Случалось, к некоторым писателям я относился нетерпимо, к другим — с уважением. Неприязнь я испытывал к тем, которые — как я считал — уступали мне в качестве продукции, а уважал тех, кто меня в этом превосходил. Я пренебрегал рекламой и не любил тех, кто слишком ею озабочен. Их успех я приписывал именно рекламе. Безразличным к этому я стал, лишь когда начал стареть.
Пока человек молод, он пытается обогнать мир. Потом едва поспевает шагать с ним в ногу, и наконец — мир начинает его обгонять.
Еще в Мексике, находясь в полной изоляции, я об этом не думал. Делал свое дело — все остальное меня не касалось. Но после возвращения в Европу и Польшу я оказался в гуще непростой действительности — необходимо было как-то с этим справляться. Что не всегда удавалось. Поначалу я оставался в моде, что казалось мне естественным результатом моего долгого отсутствия — в течение тридцати трех лет я напоминал о себе весьма скупо. На улаживание простых, но жизненно важных дел ушло каких-нибудь три года. Я занимался жильем, бумагами и прочими земными, будничными проблемами. Только потом смог осмотреться и понять, что, в сущности, я старею.

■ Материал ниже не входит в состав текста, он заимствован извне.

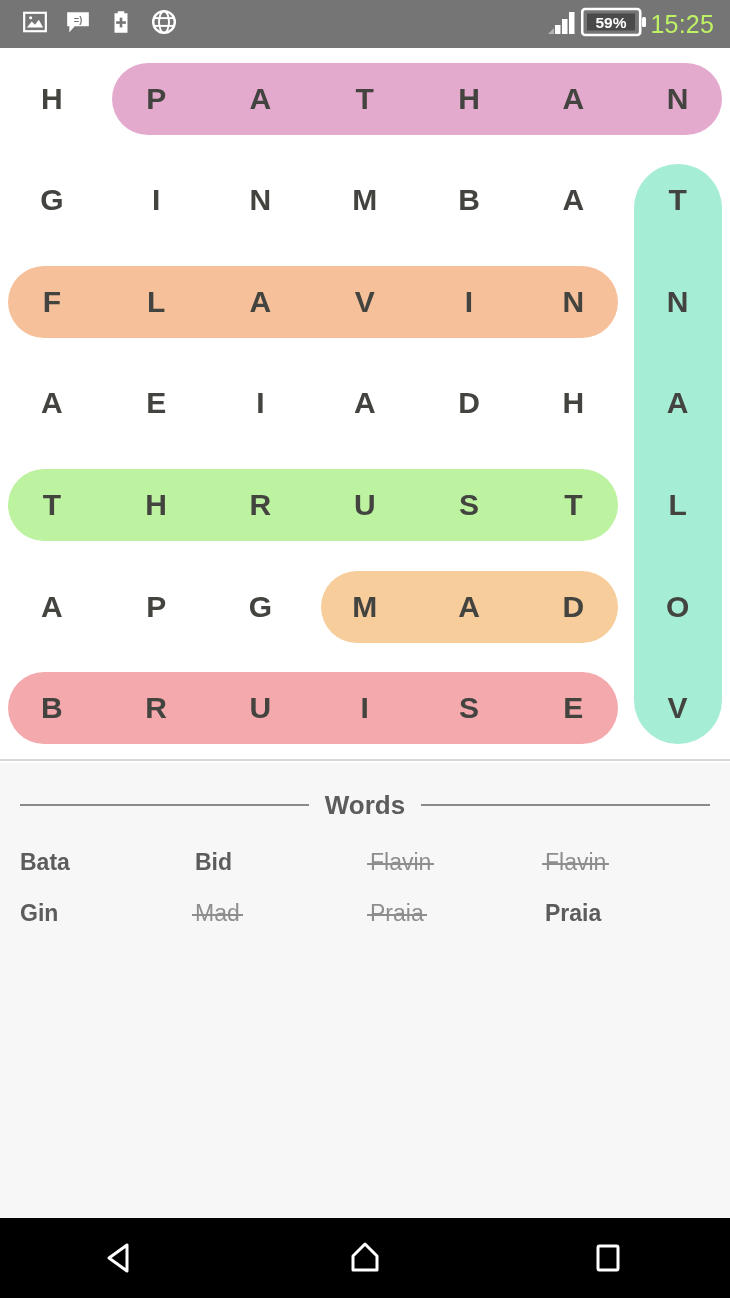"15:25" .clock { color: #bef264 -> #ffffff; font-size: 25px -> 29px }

Неожиданно «на помощь» пришла афазия. Она подействовала на меня как самоубийство — хоть и неудавшееся, но оставившее неизгладимый след. Поменяв имя и подписываясь «Валтасар», я открыто признаюсь в собственном несовершенстве. С этого момента меня нельзя ни хвалить, ни осуждать за все, что я написал до афазии, поскольку того человека уже нет.

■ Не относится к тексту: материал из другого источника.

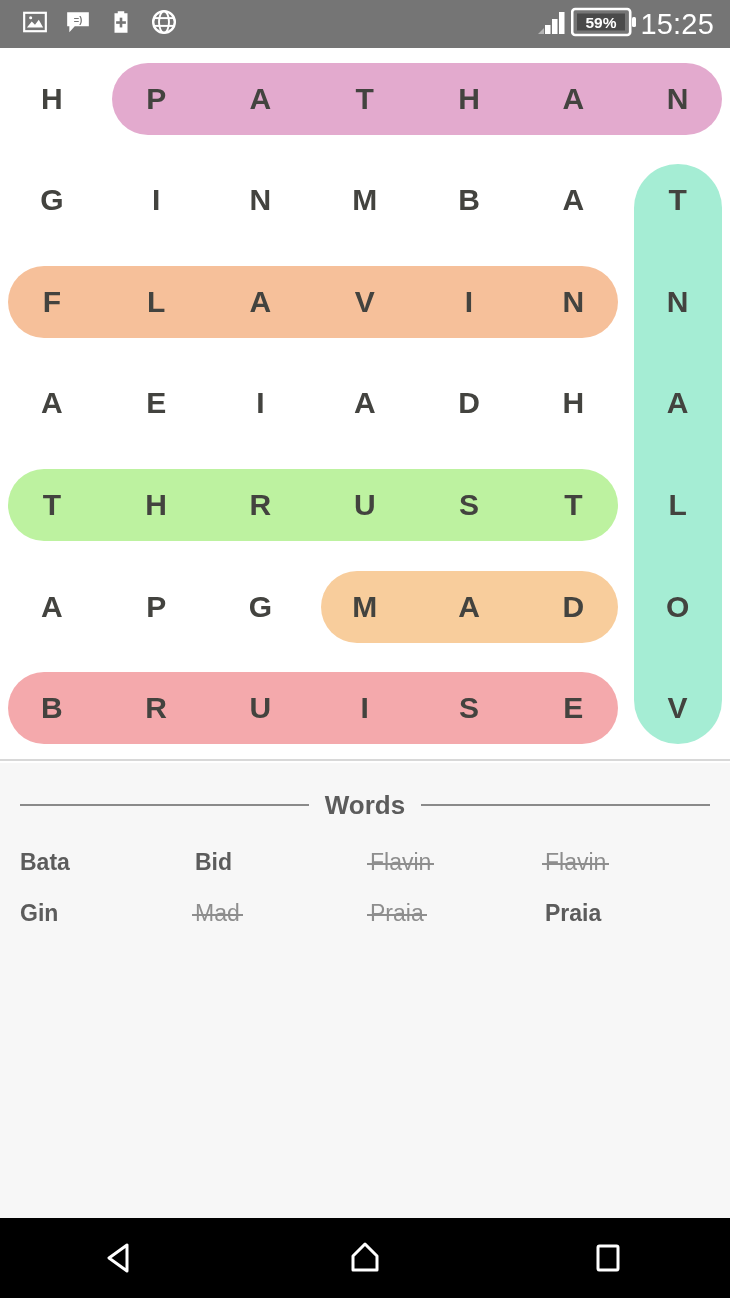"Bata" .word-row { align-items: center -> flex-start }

Другое дело — моя принадлежность к Польше. Что бы я впредь ни написал, без сомнения, будет принадлежать Польше. А совсем еще недавно бывало по-разному. Привыкший к свободе и еще полный сил, я не мог свыкнуться с мыслью, что Польша — моя судьба. Но теперь могу говорить и писать только по-польски и испытываю облегчение, как человек, после долгих скитаний вернувшийся в родной дом.
Моя книга не претендует на совершенство. Даже если она окажется всего лишь на приемлемом уровне, то цель — возвращение к литературе после инсульта — будет достигнута. Процесс создания этой книги был одним из элементов довольно сложного и неординарного лечения. Я писал от руки, по нескольку страниц в день. Пани Беата Миколайко — мой врач — читала написанное, и мы вместе работали над текстом, внося многочисленные поправки. Хочу добавить, что на протяжении последних четырех лет я написал несколько тысяч страниц текста, который никогда не будет использован. Он уже выполнил свою задачу как тренировочный материал в терапии.
Моей реанимацией и послеоперационным лечением занимались сотрудники II кафедры и Клиники внутренних болезней в Кракове. Приношу благодарность профессору Анджею Щеклику и всему персоналу клиники за чрезвычайно внимательное отношение и заботу.
И наконец я хочу посвятить эту книгу всем, кто страдает афазией — таких людей в Польше немало. Мы благодарны за все, что помогает нам преодолеть болезнь. Надеюсь, моя книга тоже будет этому способствовать.